About this exercise - According to the Adam Plutko profile, which team first drafted him in 2010?

Page excerpt -
****************************************

Adam Plutko is a guy that you’ve probably not heard much of before. He’s not a top prospect. He doesn’t throw 98 mph. He wasn’t even in Double-A to start the 2015 season. After having a breakout season though, he’s going to be a name you’ll soon be familiar with.
Plutko was drafted by the Indians in the eleventh round of the 2013 draft. He initially was drafted by the Houston Astros in 2010, but opted to pitch for UCLA for a couple of years instead. Even though he was drafted a couple rounds later in 2013, he did choose to continue on in his baseball career with the Indians.
In his first season in the organization, Plutko split time between both A ball clubs in Lake County and Carolina. Between his two stints, he put up some alright numbers. He had an ERA of 4.03, a BB/9 of 1.8, K/9 of 8.7, and threw 149 2/3 innings. They were not the most impressive of numbers in his first season, but nothing terrible either. Usually, pitchers come out of college a bit more polished than when leaving high school, but Plutko struggled initially out of the gates.
He really started to take off in 2015.
He started the season with the High-A Lynchburg Hillcats where he dominated the league. In eight starts for the Hillcats, he had an ERA of 1.27, a record of 4-2, and a BB/9 of only 0.9, an absurdly low number of walks in that time. He only had a total of five walks during his time at High-A. Plutko thrived in his short stint in Virginia, but he was inevitably promoted to Double-A Akron where his hot season continued.
Unable to slow his roll, Plutko continued his dominance at the Double-A level as well. In 19 starts with the RubberDucks, Plutko posted a record of 9-5 with an ERA of 2.86. While he did walk more than his five batters at High-A, he still kept his BB/9 at a miniscule 1.8 and had a K/9 of 7.0. Plutko may not necessarily be a “strikeout pitcher,” he still has the ability to strike out a decent amount of batters.
While he may not be able to throw a searing fastball, Plutko is a master of his craft. He’s able to locate the ball well and keep control of the batter. Giving up a walk is something that he is not used to doing. His control is impeccable and he’s able to do this while only throwing at about 90-92 mph. This may not translate extremely well in the majors, but it has worked out for pitchers in the past like Bruce Chen or Jeremy Guthrie. His curveball and changeup are to die for, and are his go-to pitches.

****************************************

Saved entries -
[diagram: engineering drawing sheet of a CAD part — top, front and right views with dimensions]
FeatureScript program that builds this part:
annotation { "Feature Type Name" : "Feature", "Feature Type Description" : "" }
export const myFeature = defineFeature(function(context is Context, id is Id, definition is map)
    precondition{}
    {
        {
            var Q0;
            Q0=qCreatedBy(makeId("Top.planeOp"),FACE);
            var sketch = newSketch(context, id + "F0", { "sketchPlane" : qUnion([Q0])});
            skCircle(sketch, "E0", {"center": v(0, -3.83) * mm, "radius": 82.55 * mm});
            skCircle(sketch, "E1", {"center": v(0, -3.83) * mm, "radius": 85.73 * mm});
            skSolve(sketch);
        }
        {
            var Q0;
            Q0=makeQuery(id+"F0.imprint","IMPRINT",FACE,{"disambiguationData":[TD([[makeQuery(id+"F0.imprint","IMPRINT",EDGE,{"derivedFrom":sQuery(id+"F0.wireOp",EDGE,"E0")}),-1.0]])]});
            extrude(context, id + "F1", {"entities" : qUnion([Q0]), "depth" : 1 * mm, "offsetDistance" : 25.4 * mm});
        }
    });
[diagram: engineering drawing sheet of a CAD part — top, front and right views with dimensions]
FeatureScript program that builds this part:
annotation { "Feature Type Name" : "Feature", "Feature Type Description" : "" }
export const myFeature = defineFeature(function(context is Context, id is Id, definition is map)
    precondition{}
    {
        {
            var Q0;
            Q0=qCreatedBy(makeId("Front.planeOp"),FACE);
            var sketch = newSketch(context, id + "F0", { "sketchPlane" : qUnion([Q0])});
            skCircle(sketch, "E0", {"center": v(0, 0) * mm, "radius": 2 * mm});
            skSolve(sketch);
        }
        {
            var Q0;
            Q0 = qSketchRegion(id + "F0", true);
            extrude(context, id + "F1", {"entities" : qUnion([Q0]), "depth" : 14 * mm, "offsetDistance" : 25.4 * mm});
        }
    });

****************************************

Solution - The Houston Astros